BMS and Clovis Oncology announce a broad clinical collaboration to evaluate combination of Opdivo an

Pivotal Phase III trials planned for 2017 will evaluate Rubraca + Opdivo, Rubraca as monotherapy, and Opdivo as monotherapy in first line maintenance treatment for advanced ovarian and advanced triple-negative breast cancers.

Bristol-Myers Squibb (BMS) and Clovis Oncology have entered into a clinical collaboration agreement to evaluate the combination of BMS’s immunotherapy Opdivo and Clovis Oncology’s poly (ADP-ribose) polymerase (PARP) inhibitor Rubraca in pivotal Phase III clinical trials in:

Advanced ovarian cancer: First-line maintenance treatment study to evaluate Rubraca + Opdivo, Rubraca, Opdivo and placebo in newly diagnosed patients with stage III/IV high-grade ovarian, fallopian tube, or primary peritoneal cancer who have completed platinum-based chemotherapy.

Advanced triple-negative breast cancers (TNBC): First-line maintenance treatment study to evaluate Rubraca + Opdivo, Rubraca, Opdivo and chemotherapy in patients with stage IV or recurrent locally advanced inoperable TNBC associated with a homologous recombination deficiency (HRD).

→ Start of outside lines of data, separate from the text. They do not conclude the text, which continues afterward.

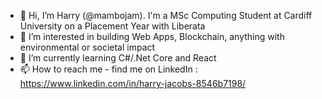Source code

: - 👋 Hi, I’m Harry (@mambojam). I'm a MSc Computing Student at Cardiff University on a Placement Year with Liberata
- 👀 I’m interested in building Web Apps, Blockchain, anything with environmental or societal impact
- 🌱 I’m currently learning C#/.Net Core and React 
- 📫 How to reach me - find me on LinkedIn : https://www.linkedin.com/in/harry-jacobs-8546b7198/

<!---
mambojam/mambojam is a ✨ special ✨ repository because its `README.md` (this file) appears on your GitHub profile.
You can click the Preview link to take a look at your changes.
--->
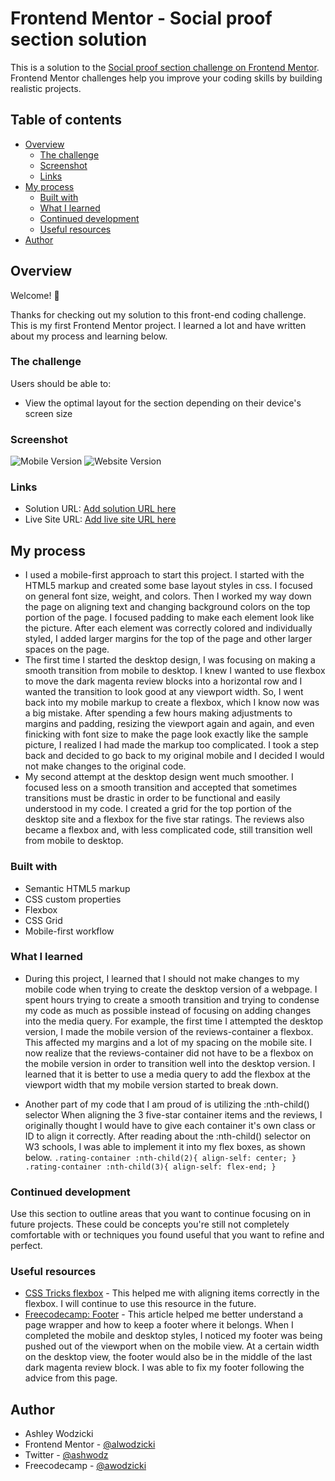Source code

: # Frontend Mentor - Social proof section solution

This is a solution to the [Social proof section challenge on Frontend Mentor](https://www.frontendmentor.io/challenges/social-proof-section-6e0qTv_bA). Frontend Mentor challenges help you improve your coding skills by building realistic projects.

## Table of contents

- [Overview](#overview)
  - [The challenge](#the-challenge)
  - [Screenshot](#screenshot)
  - [Links](#links)
- [My process](#my-process)
  - [Built with](#built-with)
  - [What I learned](#what-i-learned)
  - [Continued development](#continued-development)
  - [Useful resources](#useful-resources)
- [Author](#author)


## Overview
Welcome! 👋

Thanks for checking out my solution to this front-end coding challenge. This is my first Frontend Mentor project. I learned a lot and have written about my process and learning below.

### The challenge

Users should be able to:

- View the optimal layout for the section depending on their device's screen size

### Screenshot

![Mobile Version](https://www.flickr.com/gp/awodzicki/395T5z)
![Website Version](https://www.flickr.com/gp/awodzicki/89LD0D)


### Links

- Solution URL: [Add solution URL here](https://your-solution-url.com)
- Live Site URL: [Add live site URL here](https://your-live-site-url.com)

## My process
- I used a mobile-first approach to start this project. I started with the HTML5 markup and created some base layout styles in css. I focused on general font size, weight, and colors. Then I worked my way down the page on aligning text and changing background colors on the top portion of the page. I focused padding to make each element look like the picture. After each element was correctly colored and individually styled, I added larger margins for the top of the page and other larger spaces on the page.
- The first time I started the desktop design, I was focusing on making a smooth transition from mobile to desktop. I knew I wanted to use flexbox to move the dark magenta review blocks into a horizontal row and I wanted the transition to look good at any viewport width. So, I went back into my mobile markup to create a flexbox, which I know now was a big mistake. After spending a few hours making adjustments to margins and padding, resizing the viewport again and again, and even finicking with font size to make the page look exactly like the sample picture, I realized I had made the markup too complicated. I took a step back and decided to go back to my original mobile and I decided I would not make changes to the original code.
- My second attempt at the desktop design went much smoother. I focused less on a smooth transition and accepted that sometimes transitions must be drastic in order to be functional and easily understood in my code. I created a grid for the top portion of the desktop site and a flexbox for the five star ratings. The reviews also became a flexbox and, with less complicated code, still transition well from mobile to desktop.

### Built with

- Semantic HTML5 markup
- CSS custom properties
- Flexbox
- CSS Grid
- Mobile-first workflow

### What I learned

- During this project, I learned that I should not make changes to my mobile code when trying to create the desktop version of a webpage. I spent hours trying to create a smooth transition and trying to condense my code as much as possible instead of focusing on adding changes into the media query. For example, the first time I attempted the desktop version, I made the mobile version of the reviews-container a flexbox. This affected my margins and a lot of my spacing on the mobile site. I now realize that the reviews-container did not have to be a flexbox on the mobile version in order to transition well into the desktop version. I learned that it is better to use a media query to add the flexbox at the viewport width that my mobile version started to break down.

- Another part of my code that I am proud of is utilizing the :nth-child() selector
When aligning the 3 five-star container items and the reviews, I originally thought I would have to give each container it's own class or ID to align it correctly. After reading about the :nth-child() selector on W3 schools, I was able to implement it into my flex boxes, as shown below.
`.rating-container :nth-child(2){
  align-self: center;
}
.rating-container :nth-child(3){
  align-self: flex-end;
}`


### Continued development

Use this section to outline areas that you want to continue focusing on in future projects. These could be concepts you're still not completely comfortable with or techniques you found useful that you want to refine and perfect.


### Useful resources

- [CSS Tricks flexbox](https://css-tricks.com/snippets/css/a-guide-to-flexbox/) - This helped me with aligning items correctly in the flexbox. I will continue to use this resource in the future.
- [Freecodecamp: Footer](https://www.freecodecamp.org/news/how-to-keep-your-footer-where-it-belongs-59c6aa05c59c/) - This article helped me better understand a page wrapper and how to keep a footer where it belongs. When I completed the mobile and desktop styles, I noticed my footer was being pushed out of the viewport when on the mobile view. At a certain width on the desktop view, the footer would also be in the middle of the last dark magenta review block. I was able to fix my footer following the advice from this page.


## Author

- Ashley Wodzicki
- Frontend Mentor - [@alwodzicki](https://www.frontendmentor.io/profile/alwodzicki)
- Twitter - [@ashwodz](https://www.twitter.com/ashwodz)
- Freecodecamp - [@awodzicki](https://www.freecodecamp.org/awodzicki)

The collaboration will also include a Phase II study to evaluate the safety and efficacy of Opdivo in combination with Rubraca in patients with metastatic castration-resistant prostate cancer (mCRPC). The Opdivo + Rubraca combination in mCRPC will be conducted as an arm of a larger BMS-sponsored study.

Rubraca is an oral, small molecule inhibitor of PARP enzymes, including PARP-1, PARP-2, and PARP-3, being developed for the treatment of solid tumours associated with homologous recombination deficiency (HRD), defined as the presence of a deleterious BRCA1 or BRCA2 mutation, a deleterious mutation in another gene involved in DNA damage repair, and/or a high percentage of tumour genome with LOH, a phenotypic consequence of HRD. Opdivo is a human programmed death receptor-1 (PD-1) blocking antibody that binds to the PD-1 receptor expressed on activated T-cells and other immune cells. The overlap in immuno-biology linked to these agents supports the potential for synergy of PARP inhibition and PD-1 blockade. Preclinical evidence has demonstrated that PARP inhibition can trigger inflammation, cell death and increase T-cell infiltration within tumors.

"We are very enthusiastic about studying Rubraca and Opdivo in combination, and the potential to create new treatment options for patients with multiple tumour types, as well as for patients beyond those with BRCA mutations," said Patrick J. Mahaffy, President, and CEO of Clovis Oncology. "This substantial clinical collaboration in ovarian, triple-negative breast and prostate cancers represents a significant effort by Clovis and Bristol-Myers Squibb to realize that potential."

"This clinical collaboration addresses areas of unmet medical need where the combination of Opdivo and Rubraca may lead to an additional treatment option for patients with difficult to treat cancers," said Fouad Namouni, head of Oncology Development, BMS. "We are committed to investigating a wide range of oncology therapies and look forward to studying the combination of Clovis’ PARP inhibitor and our immunotherapy."

The planned multi-arm clinical trials will be conducted in the US, Europe, and possibly additional countries. Clovis will be the study sponsor and conducting party for the ovarian cancer study and BMS will be the study sponsor and conducting party for the breast and prostate cancer studies. Specific terms of the agreement were not disclosed. All three studies are expected to begin before the end of 2017.